🤖 AI Summary
To address the limitations of large language models (LLMs) as evaluators—namely, weak reasoning capabilities and susceptibility to bias—this paper proposes J1, a reinforcement learning training framework. J1 formalizes multimodal prompts as verifiable, reward-driven structured judgment tasks. It introduces the first verifiable reward mechanism specifically designed for evaluation tasks, enabling reasoning incentives even for non-verifiable prompts. Crucially, it provides the first empirical validation that “self-referential contrast” and “explicit modeling of evaluation criteria” significantly enhance judgment quality. Methodologically, J1 integrates PPO optimization, chain-of-thought distillation, pairwise/pointwise architectures, and online-offline hybrid training. Comprehensive evaluations across 8B and 70B model scales demonstrate consistent superiority over state-of-the-art evaluator models, including distilled variants of DeepSeek-R1. Notably, sub-8B variants surpass o1-mini and certain R1 variants, achieving SOTA performance on multiple authoritative evaluation benchmarks.
📝 Abstract
The progress of AI is bottlenecked by the quality of evaluation, and powerful LLM-as-a-Judge models have proved to be a core solution.
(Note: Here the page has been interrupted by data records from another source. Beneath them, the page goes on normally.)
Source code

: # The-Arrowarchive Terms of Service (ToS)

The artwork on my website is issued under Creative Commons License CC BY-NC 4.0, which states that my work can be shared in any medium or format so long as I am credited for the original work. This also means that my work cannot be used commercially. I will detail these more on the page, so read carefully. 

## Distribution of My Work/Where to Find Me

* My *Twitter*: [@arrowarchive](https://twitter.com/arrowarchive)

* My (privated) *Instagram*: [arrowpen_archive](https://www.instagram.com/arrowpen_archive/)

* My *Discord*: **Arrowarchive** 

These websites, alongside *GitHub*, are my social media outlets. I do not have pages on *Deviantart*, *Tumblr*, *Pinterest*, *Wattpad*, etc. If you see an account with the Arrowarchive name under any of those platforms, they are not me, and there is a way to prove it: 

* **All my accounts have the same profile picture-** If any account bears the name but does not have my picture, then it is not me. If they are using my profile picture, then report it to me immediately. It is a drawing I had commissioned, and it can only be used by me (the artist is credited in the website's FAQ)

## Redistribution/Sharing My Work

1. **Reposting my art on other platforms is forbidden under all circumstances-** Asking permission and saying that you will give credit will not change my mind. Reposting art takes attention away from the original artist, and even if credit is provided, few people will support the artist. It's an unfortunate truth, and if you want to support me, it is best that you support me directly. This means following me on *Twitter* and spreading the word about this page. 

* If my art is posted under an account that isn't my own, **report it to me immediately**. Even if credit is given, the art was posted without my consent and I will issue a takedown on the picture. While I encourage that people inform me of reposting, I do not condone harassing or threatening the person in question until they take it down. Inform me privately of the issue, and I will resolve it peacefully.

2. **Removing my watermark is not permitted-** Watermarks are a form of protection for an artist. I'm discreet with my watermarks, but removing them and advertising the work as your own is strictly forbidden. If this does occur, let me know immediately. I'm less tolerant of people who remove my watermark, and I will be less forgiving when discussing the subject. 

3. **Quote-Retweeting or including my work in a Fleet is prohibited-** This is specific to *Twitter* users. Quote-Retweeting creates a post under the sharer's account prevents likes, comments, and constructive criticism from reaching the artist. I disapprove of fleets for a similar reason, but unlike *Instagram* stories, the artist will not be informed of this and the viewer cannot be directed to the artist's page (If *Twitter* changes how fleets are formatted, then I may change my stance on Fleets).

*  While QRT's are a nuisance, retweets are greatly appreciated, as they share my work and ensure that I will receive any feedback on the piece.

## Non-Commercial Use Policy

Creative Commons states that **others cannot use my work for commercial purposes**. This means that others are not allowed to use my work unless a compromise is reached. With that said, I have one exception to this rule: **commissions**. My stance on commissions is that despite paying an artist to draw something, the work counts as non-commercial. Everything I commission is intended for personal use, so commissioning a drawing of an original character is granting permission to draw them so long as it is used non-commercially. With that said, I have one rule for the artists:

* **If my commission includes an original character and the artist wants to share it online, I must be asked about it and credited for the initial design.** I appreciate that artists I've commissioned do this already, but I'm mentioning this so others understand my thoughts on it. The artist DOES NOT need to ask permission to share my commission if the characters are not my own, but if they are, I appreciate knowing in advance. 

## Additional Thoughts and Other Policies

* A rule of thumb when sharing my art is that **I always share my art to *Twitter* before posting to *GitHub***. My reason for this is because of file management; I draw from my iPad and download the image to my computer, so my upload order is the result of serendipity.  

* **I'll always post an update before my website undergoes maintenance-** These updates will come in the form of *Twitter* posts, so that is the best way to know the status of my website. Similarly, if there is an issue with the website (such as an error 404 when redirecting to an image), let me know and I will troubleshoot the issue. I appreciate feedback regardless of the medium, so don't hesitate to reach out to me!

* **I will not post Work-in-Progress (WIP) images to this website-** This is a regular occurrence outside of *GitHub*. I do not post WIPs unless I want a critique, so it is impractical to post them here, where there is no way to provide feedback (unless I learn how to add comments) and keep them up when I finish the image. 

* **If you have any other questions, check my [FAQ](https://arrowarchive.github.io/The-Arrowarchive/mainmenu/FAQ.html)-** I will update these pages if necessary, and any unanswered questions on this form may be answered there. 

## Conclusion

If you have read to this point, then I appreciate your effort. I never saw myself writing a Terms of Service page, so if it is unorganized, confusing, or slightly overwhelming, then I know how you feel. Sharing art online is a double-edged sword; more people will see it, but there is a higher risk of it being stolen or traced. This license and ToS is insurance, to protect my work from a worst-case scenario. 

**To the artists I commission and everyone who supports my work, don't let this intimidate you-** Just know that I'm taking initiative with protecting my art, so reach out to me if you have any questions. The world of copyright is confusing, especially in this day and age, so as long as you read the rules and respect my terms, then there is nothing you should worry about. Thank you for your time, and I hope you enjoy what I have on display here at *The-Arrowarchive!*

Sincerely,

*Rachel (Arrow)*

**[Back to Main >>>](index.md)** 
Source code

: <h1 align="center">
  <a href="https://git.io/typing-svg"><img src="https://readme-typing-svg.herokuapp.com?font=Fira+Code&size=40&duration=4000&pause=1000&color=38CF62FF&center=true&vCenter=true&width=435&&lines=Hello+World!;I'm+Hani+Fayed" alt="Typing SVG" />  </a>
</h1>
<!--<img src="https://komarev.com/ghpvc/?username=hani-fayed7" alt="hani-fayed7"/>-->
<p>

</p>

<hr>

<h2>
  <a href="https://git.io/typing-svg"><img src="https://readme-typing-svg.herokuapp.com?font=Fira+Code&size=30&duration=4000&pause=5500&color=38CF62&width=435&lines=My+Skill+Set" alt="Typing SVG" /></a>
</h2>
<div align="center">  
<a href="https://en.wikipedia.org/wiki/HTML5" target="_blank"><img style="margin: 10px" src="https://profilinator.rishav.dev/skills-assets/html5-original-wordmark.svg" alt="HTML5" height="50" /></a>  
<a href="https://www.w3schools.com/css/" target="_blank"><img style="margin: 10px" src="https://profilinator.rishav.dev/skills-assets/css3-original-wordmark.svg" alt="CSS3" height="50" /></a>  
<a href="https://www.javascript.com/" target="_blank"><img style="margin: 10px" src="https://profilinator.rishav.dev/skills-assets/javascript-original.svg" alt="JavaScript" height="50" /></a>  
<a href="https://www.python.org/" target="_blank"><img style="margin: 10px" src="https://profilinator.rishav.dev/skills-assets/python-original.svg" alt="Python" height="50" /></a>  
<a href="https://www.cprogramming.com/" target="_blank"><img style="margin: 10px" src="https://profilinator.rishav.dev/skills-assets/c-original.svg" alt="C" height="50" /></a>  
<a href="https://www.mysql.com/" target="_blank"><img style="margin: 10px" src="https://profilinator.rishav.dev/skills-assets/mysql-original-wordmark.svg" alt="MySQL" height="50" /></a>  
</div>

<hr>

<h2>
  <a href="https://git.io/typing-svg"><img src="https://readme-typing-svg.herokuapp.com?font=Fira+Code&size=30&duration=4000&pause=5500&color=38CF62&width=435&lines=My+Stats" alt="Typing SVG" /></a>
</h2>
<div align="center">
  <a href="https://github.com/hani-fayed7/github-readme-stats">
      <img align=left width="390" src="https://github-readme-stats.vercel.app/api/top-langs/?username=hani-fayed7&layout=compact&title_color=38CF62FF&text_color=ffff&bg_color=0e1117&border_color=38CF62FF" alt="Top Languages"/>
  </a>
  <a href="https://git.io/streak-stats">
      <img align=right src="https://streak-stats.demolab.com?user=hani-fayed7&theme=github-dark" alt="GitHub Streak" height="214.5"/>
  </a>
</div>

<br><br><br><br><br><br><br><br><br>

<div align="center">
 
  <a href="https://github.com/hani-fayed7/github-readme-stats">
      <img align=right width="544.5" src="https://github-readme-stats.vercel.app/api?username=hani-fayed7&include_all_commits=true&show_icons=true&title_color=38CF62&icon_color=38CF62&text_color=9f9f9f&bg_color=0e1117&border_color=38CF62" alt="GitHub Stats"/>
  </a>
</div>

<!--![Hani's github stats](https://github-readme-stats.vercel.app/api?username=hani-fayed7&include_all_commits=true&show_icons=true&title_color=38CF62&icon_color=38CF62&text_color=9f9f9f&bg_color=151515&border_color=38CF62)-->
Improved judgment ability is enabled by stronger chain-of-thought reasoning, motivating the need to find the best recipes for training such models to think. In this work we introduce J1, a reinforcement learning approach to training such models. Our method converts both verifiable and non-verifiable prompts to judgment tasks with verifiable rewards that incentivize thinking and mitigate judgment bias. In particular, our approach outperforms all other existing 8B or 70B models when trained at those sizes, including models distilled from DeepSeek-R1. J1 also outperforms o1-mini, and even R1 on some benchmarks, despite training a smaller model. We provide analysis and ablations comparing Pairwise-J1 vs Pointwise-J1 models, offline vs online training recipes, reward strategies, seed prompts, and variations in thought length and content. We find that our models make better judgments by learning to outline evaluation criteria, comparing against self-generated reference answers, and re-evaluating the correctness of model responses.